Still, we’re kind of disappointed at this sterile take on trash on society. We should open up a competing trash museum and just go full on dark with it, we’re talking Batman v Superman dark. Rotting roadkill. Used needles. Soiled diapers. Adult diapers. A room that’s just empty whiskey bottles that have been drunk by our staff. Just have people walk through rotting piles, wondering why the fuck they paid money to go in there. Come to think of it, we might not be the best people to try to run a museum.
Vent Haven Museum (Fort Mitchell, Kentucky)
Vent Haven Museum is, as far as we can tell, a museum solely dedicated to celebrating the nightmares that haunt us all *intern rushes over and whispers in our ear* wait really? It’s a ventriloquism museum? Jesus Christ, why would someone do that?
Oh God, look at them. They’re going to come to life and kill us all.
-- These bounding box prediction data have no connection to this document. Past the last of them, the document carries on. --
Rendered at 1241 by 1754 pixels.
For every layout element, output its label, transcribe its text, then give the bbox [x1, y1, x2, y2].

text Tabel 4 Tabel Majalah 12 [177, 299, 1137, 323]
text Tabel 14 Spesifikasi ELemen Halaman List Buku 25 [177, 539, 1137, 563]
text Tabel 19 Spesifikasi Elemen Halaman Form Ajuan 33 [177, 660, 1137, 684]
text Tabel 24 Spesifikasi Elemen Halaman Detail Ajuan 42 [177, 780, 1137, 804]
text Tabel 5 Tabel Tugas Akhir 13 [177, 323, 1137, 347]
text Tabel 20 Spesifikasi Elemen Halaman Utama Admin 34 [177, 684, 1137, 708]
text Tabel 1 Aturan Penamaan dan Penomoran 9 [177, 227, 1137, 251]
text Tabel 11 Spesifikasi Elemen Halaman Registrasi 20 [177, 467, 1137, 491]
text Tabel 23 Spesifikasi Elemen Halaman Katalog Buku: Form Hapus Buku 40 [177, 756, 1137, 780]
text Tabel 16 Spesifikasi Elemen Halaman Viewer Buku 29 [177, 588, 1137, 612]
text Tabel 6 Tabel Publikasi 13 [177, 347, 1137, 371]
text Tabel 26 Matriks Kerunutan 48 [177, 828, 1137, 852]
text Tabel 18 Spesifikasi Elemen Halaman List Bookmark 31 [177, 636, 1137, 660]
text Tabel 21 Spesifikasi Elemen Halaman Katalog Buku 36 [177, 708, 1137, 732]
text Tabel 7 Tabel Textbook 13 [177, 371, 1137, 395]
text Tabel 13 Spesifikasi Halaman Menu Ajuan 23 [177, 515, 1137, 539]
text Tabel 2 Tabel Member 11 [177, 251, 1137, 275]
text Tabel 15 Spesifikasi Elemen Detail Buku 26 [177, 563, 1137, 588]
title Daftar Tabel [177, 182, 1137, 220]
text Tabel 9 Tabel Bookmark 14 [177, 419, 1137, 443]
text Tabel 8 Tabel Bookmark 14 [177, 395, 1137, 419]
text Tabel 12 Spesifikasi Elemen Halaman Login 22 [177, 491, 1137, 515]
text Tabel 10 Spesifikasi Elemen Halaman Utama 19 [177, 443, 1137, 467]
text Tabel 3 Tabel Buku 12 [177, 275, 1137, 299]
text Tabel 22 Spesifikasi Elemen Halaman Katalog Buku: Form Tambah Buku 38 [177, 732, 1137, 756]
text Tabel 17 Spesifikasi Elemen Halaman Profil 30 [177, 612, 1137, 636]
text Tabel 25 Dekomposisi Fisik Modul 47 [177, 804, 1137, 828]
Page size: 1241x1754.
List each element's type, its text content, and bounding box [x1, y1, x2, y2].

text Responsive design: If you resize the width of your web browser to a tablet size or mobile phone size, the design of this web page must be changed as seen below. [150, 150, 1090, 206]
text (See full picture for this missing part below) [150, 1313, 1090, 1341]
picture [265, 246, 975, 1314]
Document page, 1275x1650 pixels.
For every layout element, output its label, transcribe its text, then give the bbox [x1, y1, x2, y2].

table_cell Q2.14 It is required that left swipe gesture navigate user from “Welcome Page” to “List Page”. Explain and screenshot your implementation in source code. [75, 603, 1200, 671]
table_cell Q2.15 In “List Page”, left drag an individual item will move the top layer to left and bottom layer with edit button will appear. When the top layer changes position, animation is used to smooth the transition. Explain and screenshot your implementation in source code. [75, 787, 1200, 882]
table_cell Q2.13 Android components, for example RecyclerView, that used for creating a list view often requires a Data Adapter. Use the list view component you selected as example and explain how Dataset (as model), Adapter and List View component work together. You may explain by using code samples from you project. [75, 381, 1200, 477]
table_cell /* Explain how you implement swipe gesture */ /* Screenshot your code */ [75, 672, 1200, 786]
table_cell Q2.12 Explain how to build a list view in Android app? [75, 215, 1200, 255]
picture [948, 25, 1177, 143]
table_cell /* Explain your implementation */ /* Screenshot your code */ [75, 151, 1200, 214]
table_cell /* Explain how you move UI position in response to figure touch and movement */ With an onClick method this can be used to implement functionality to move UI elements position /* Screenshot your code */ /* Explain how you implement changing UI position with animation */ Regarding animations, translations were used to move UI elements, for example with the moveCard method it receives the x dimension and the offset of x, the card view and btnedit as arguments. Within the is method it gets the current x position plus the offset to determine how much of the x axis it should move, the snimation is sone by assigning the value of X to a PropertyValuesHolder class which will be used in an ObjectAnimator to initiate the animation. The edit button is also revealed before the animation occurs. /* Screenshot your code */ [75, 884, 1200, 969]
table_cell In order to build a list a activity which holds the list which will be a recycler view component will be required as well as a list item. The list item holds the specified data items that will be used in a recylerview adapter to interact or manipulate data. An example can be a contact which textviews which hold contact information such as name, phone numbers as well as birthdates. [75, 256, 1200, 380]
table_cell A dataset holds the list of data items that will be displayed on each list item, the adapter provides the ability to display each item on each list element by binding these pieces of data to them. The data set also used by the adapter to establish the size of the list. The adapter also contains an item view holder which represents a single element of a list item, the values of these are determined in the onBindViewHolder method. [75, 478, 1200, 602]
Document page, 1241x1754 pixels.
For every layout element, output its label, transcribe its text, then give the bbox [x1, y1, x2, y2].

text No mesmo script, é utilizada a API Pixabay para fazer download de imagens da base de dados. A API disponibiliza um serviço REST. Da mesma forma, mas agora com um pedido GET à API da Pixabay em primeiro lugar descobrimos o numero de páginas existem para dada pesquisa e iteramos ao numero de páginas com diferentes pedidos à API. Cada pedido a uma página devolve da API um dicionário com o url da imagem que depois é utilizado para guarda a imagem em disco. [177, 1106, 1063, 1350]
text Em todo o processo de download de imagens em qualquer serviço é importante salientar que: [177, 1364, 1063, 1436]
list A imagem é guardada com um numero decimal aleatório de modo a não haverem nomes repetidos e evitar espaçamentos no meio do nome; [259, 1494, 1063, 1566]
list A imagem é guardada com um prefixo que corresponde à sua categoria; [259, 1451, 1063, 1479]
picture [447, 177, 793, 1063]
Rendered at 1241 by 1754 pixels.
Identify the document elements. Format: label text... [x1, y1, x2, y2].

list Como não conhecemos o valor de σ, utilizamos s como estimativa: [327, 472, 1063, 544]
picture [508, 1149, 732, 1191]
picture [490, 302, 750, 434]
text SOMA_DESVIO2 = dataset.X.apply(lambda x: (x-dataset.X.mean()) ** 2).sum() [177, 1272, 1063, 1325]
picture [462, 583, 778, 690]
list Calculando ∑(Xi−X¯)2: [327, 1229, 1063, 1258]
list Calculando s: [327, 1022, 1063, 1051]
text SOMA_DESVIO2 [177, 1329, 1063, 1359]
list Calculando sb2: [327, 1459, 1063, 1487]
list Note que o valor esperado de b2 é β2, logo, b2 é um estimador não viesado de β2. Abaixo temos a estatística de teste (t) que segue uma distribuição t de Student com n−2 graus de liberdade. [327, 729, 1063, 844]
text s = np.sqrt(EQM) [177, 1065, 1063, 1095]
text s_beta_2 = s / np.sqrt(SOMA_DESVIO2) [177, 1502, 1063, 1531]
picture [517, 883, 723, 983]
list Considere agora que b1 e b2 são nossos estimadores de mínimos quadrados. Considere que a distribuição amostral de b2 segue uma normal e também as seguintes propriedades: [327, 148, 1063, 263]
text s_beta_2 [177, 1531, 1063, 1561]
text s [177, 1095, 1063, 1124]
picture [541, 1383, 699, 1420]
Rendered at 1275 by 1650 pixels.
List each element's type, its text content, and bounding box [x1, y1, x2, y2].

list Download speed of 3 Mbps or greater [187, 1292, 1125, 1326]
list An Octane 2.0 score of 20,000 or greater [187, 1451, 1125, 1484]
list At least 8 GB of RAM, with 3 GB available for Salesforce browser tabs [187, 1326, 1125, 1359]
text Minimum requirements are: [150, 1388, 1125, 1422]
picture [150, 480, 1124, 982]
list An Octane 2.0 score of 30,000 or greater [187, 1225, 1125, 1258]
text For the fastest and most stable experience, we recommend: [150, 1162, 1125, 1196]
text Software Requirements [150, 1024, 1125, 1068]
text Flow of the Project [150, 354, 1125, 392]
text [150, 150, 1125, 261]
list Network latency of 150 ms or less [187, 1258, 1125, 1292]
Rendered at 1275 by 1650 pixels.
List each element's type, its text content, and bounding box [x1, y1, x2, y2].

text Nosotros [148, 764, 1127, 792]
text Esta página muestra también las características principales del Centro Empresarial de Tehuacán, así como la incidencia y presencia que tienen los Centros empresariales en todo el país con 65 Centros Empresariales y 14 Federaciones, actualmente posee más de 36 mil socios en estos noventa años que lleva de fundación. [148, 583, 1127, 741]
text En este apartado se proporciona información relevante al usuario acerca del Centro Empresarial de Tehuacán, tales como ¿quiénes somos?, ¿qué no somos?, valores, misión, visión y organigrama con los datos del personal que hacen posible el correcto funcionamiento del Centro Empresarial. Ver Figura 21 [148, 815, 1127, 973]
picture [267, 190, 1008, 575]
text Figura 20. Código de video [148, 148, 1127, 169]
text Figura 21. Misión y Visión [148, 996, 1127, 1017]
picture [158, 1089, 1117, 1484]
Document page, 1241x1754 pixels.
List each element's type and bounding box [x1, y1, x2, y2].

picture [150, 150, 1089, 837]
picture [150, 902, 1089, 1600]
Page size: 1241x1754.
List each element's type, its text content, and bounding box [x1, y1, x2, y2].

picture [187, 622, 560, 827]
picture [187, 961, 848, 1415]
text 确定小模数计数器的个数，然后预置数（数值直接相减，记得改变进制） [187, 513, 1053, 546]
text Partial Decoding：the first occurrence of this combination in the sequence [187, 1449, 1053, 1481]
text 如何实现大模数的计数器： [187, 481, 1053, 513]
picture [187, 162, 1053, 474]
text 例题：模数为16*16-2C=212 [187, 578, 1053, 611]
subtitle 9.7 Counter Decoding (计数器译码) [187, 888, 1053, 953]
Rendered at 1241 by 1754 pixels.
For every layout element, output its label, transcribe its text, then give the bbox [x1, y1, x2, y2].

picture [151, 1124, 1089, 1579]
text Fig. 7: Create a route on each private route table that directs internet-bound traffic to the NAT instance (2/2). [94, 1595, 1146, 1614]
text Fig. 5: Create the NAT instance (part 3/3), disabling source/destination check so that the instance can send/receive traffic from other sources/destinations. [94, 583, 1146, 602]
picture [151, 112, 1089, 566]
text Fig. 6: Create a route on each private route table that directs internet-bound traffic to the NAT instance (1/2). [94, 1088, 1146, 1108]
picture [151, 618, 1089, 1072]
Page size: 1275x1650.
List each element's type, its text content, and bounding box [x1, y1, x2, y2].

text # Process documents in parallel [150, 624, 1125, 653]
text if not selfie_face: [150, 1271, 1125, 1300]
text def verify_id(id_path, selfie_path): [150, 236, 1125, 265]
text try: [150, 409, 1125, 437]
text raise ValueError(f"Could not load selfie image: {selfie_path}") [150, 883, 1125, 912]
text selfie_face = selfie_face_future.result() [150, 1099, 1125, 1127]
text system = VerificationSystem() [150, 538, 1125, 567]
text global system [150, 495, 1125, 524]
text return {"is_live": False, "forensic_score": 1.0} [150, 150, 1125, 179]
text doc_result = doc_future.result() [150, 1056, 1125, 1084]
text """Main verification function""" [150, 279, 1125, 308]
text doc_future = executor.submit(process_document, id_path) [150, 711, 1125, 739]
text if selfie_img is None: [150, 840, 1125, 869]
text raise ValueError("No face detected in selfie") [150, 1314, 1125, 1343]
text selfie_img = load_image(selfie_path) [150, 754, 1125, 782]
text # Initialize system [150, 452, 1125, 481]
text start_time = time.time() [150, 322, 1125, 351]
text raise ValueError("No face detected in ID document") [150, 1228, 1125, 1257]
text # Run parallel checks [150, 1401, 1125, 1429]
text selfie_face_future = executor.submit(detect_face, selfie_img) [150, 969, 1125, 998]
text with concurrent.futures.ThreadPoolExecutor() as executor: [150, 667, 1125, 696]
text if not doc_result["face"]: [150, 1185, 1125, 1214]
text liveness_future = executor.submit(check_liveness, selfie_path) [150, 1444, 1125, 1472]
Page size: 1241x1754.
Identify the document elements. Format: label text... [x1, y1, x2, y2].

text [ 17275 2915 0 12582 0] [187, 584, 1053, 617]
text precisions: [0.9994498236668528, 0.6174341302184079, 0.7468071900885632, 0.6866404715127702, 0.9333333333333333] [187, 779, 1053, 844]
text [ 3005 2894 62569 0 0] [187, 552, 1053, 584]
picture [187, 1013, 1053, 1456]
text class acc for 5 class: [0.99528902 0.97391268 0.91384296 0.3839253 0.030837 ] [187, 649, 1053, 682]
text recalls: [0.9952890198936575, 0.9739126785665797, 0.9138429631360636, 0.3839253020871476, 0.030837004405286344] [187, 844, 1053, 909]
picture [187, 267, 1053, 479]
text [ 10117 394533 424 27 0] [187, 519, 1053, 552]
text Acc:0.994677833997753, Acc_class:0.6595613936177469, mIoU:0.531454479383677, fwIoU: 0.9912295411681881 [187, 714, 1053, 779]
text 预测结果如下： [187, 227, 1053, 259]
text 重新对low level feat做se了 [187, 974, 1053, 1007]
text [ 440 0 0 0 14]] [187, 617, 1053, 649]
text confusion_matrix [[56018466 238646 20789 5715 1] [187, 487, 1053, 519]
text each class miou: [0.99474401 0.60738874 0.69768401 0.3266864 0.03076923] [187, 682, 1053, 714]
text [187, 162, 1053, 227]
This is horrific, we’ve never been in more fear for our lives than we are at this moment. Opening in 1973 to showcase the collection of William Shakespeare Berger, it now houses over 800 figures, thousands of photographs, and an extensive library of “Vent-related books.” Apparently ventriloquists call themselves “vents” for short, because that is easier to say than “40% probable child molester.”
So if you want to really learn the ins and outs of ventriloquists, and are absolutely certain that it will not result in a reenactment of Child’s Play (and are you sure? Are you sure you’re sure?) then you can go down to the Vent Haven, and if you’re really into the scene, you can go to convention (yes, they spell it conVENTion, sigh) in July of each year. You know, if you’re the kind of person who wants to fly in to Kentucky with a ventriloquist doll and just, get weird with it.
So yeah. These are museums that exist. Take that, Europe? We guess?
”aturally, America does museums as well as anyone else. According to Trip Advisor, for example, 6 of the 25 best museums in the world are in the United States, including the #1 and #3 museums out there (the Metropolitan Museum of Art in New York and the Chicago Art Institute, respectively) which is frankly astonishing considering that we’re competing against countries such as England, Greece and France who have literally thousands of more years of cultural history than we possess.”
Hey now hey now, our cultural history didn’t start when Europeans started exploring the place.
Honestly, we get where you’re coming from, and you’re not totally wrong. But native history in America is relatively limited in terms of lasting culture- largely because when Europeans went to America and were like “we’re American now” it was pretty much after North American’s Great Plague had turned the cultural landscape of the Americas from “vibrant and rivaling Europe” to “post-apocalyptic Cormac McCarthy novel”. And of the top 25 museums in the world, the American ones have a largely USA-and/or-Europe slant anyway.
tl;dr: Philosophically you’re right, real-world-logic, you’re wrong, and we’re right. you owe us a whiskey now.
Even today the Navajo reservation is larger than 10 of the 50 states…while I wouldn’t describe it’s current state as vibrant and rivaling Europe, it definitely has a “lasting culture” in the same sense as the Euro cultures you’ve cited…but like most other living native cultures/histories, it’s bizarrely ignored when it comes to discussing “American History.” It may not feel real since it’s not often marked on maps but I assure you, it’s real. Anyhow, love the site and I’m not trying to troll here or anything like that, quite the opposite…just saying we have more cultural history than you alluded to.